══ Records to process

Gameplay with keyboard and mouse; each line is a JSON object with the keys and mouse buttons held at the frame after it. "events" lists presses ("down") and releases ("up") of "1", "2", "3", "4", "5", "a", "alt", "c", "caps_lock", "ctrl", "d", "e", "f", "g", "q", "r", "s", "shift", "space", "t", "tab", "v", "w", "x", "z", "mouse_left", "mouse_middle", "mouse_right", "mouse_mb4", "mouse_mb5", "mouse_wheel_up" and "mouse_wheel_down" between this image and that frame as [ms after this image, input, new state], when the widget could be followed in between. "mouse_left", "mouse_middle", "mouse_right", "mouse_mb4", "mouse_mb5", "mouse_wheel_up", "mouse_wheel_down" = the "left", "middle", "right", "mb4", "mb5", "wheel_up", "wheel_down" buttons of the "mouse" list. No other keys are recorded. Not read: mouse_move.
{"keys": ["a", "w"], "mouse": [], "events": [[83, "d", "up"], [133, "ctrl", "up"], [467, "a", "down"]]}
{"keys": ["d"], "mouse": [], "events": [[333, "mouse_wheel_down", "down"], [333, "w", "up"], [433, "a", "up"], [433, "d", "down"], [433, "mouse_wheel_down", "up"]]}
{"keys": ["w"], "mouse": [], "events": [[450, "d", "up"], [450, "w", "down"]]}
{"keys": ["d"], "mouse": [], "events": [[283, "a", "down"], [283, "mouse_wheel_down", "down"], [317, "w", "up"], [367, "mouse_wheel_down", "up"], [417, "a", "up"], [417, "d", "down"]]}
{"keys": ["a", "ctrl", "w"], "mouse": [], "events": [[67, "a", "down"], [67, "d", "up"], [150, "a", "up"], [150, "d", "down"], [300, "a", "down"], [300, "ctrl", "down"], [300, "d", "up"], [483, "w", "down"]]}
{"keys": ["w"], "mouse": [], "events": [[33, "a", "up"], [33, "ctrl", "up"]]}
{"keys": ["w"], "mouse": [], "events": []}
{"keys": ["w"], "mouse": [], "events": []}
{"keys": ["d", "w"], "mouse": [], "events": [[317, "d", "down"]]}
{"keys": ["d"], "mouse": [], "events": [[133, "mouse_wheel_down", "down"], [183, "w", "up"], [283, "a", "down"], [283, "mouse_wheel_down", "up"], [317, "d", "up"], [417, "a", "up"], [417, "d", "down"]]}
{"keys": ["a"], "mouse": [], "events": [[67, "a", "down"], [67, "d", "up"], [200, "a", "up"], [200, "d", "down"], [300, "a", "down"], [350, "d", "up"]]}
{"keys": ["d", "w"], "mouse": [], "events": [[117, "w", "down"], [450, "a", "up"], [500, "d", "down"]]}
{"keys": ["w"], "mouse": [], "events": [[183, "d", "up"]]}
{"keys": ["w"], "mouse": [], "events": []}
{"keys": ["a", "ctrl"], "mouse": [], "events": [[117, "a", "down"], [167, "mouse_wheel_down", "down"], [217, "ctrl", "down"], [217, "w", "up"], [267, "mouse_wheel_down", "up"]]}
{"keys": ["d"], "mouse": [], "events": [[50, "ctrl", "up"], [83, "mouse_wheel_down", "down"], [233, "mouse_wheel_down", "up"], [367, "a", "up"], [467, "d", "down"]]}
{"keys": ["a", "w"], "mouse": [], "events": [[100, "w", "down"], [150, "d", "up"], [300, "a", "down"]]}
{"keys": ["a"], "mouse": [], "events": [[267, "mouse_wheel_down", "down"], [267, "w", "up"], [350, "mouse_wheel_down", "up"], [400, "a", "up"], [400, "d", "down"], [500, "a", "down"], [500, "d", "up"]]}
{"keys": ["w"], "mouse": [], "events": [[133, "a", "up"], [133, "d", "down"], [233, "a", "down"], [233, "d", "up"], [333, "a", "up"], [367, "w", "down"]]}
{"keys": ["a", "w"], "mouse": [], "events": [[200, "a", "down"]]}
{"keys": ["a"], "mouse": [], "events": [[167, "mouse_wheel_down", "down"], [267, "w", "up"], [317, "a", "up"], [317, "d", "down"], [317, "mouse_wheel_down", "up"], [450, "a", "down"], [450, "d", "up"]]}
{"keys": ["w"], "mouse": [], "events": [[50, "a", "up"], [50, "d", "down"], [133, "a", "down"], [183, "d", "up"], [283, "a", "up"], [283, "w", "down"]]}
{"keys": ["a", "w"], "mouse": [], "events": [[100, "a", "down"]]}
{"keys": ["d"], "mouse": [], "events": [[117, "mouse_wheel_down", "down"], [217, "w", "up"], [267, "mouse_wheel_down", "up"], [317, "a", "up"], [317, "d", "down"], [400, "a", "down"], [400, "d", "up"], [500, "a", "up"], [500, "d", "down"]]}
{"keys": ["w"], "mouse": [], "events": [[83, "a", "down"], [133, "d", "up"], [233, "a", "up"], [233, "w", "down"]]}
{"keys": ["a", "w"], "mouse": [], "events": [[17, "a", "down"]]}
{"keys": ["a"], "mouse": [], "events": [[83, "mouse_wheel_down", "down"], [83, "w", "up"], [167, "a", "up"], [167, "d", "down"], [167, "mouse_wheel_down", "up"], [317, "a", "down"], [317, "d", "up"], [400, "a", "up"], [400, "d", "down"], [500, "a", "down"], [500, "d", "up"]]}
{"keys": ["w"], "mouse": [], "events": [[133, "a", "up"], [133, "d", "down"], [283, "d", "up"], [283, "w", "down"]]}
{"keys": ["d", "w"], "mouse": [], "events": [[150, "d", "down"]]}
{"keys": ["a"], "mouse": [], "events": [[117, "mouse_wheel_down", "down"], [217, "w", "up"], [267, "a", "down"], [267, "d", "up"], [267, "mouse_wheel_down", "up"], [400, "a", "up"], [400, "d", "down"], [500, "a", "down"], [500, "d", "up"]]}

════

# What is required:
Give back the entire listing, line for line, exactly as it stands.

# Response:
Gameplay with keyboard and mouse; each line is a JSON object with the keys and mouse buttons held at the frame after it. "events" lists presses ("down") and releases ("up") of "1", "2", "3", "4", "5", "a", "alt", "c", "caps_lock", "ctrl", "d", "e", "f", "g", "q", "r", "s", "shift", "space", "t", "tab", "v", "w", "x", "z", "mouse_left", "mouse_middle", "mouse_right", "mouse_mb4", "mouse_mb5", "mouse_wheel_up" and "mouse_wheel_down" between this image and that frame as [ms after this image, input, new state], when the widget could be followed in between. "mouse_left", "mouse_middle", "mouse_right", "mouse_mb4", "mouse_mb5", "mouse_wheel_up", "mouse_wheel_down" = the "left", "middle", "right", "mb4", "mb5", "wheel_up", "wheel_down" buttons of the "mouse" list. No other keys are recorded. Not read: mouse_move.
{"keys": ["a", "w"], "mouse": [], "events": [[83, "d", "up"], [133, "ctrl", "up"], [467, "a", "down"]]}
{"keys": ["d"], "mouse": [], "events": [[333, "mouse_wheel_down", "down"], [333, "w", "up"], [433, "a", "up"], [433, "d", "down"], [433, "mouse_wheel_down", "up"]]}
{"keys": ["w"], "mouse": [], "events": [[450, "d", "up"], [450, "w", "down"]]}
{"keys": ["d"], "mouse": [], "events": [[283, "a", "down"], [283, "mouse_wheel_down", "down"], [317, "w", "up"], [367, "mouse_wheel_down", "up"], [417, "a", "up"], [417, "d", "down"]]}
{"keys": ["a", "ctrl", "w"], "mouse": [], "events": [[67, "a", "down"], [67, "d", "up"], [150, "a", "up"], [150, "d", "down"], [300, "a", "down"], [300, "ctrl", "down"], [300, "d", "up"], [483, "w", "down"]]}
{"keys": ["w"], "mouse": [], "events": [[33, "a", "up"], [33, "ctrl", "up"]]}
{"keys": ["w"], "mouse": [], "events": []}
{"keys": ["w"], "mouse": [], "events": []}
{"keys": ["d", "w"], "mouse": [], "events": [[317, "d", "down"]]}
{"keys": ["d"], "mouse": [], "events": [[133, "mouse_wheel_down", "down"], [183, "w", "up"], [283, "a", "down"], [283, "mouse_wheel_down", "up"], [317, "d", "up"], [417, "a", "up"], [417, "d", "down"]]}
{"keys": ["a"], "mouse": [], "events": [[67, "a", "down"], [67, "d", "up"], [200, "a", "up"], [200, "d", "down"], [300, "a", "down"], [350, "d", "up"]]}
{"keys": ["d", "w"], "mouse": [], "events": [[117, "w", "down"], [450, "a", "up"], [500, "d", "down"]]}
{"keys": ["w"], "mouse": [], "events": [[183, "d", "up"]]}
{"keys": ["w"], "mouse": [], "events": []}
{"keys": ["a", "ctrl"], "mouse": [], "events": [[117, "a", "down"], [167, "mouse_wheel_down", "down"], [217, "ctrl", "down"], [217, "w", "up"], [267, "mouse_wheel_down", "up"]]}
{"keys": ["d"], "mouse": [], "events": [[50, "ctrl", "up"], [83, "mouse_wheel_down", "down"], [233, "mouse_wheel_down", "up"], [367, "a", "up"], [467, "d", "down"]]}
{"keys": ["a", "w"], "mouse": [], "events": [[100, "w", "down"], [150, "d", "up"], [300, "a", "down"]]}
{"keys": ["a"], "mouse": [], "events": [[267, "mouse_wheel_down", "down"], [267, "w", "up"], [350, "mouse_wheel_down", "up"], [400, "a", "up"], [400, "d", "down"], [500, "a", "down"], [500, "d", "up"]]}
{"keys": ["w"], "mouse": [], "events": [[133, "a", "up"], [133, "d", "down"], [233, "a", "down"], [233, "d", "up"], [333, "a", "up"], [367, "w", "down"]]}
{"keys": ["a", "w"], "mouse": [], "events": [[200, "a", "down"]]}
{"keys": ["a"], "mouse": [], "events": [[167, "mouse_wheel_down", "down"], [267, "w", "up"], [317, "a", "up"], [317, "d", "down"], [317, "mouse_wheel_down", "up"], [450, "a", "down"], [450, "d", "up"]]}
{"keys": ["w"], "mouse": [], "events": [[50, "a", "up"], [50, "d", "down"], [133, "a", "down"], [183, "d", "up"], [283, "a", "up"], [283, "w", "down"]]}
{"keys": ["a", "w"], "mouse": [], "events": [[100, "a", "down"]]}
{"keys": ["d"], "mouse": [], "events": [[117, "mouse_wheel_down", "down"], [217, "w", "up"], [267, "mouse_wheel_down", "up"], [317, "a", "up"], [317, "d", "down"], [400, "a", "down"], [400, "d", "up"], [500, "a", "up"], [500, "d", "down"]]}
{"keys": ["w"], "mouse": [], "events": [[83, "a", "down"], [133, "d", "up"], [233, "a", "up"], [233, "w", "down"]]}
{"keys": ["a", "w"], "mouse": [], "events": [[17, "a", "down"]]}
{"keys": ["a"], "mouse": [], "events": [[83, "mouse_wheel_down", "down"], [83, "w", "up"], [167, "a", "up"], [167, "d", "down"], [167, "mouse_wheel_down", "up"], [317, "a", "down"], [317, "d", "up"], [400, "a", "up"], [400, "d", "down"], [500, "a", "down"], [500, "d", "up"]]}
{"keys": ["w"], "mouse": [], "events": [[133, "a", "up"], [133, "d", "down"], [283, "d", "up"], [283, "w", "down"]]}
{"keys": ["d", "w"], "mouse": [], "events": [[150, "d", "down"]]}
{"keys": ["a"], "mouse": [], "events": [[117, "mouse_wheel_down", "down"], [217, "w", "up"], [267, "a", "down"], [267, "d", "up"], [267, "mouse_wheel_down", "up"], [400, "a", "up"], [400, "d", "down"], [500, "a", "down"], [500, "d", "up"]]}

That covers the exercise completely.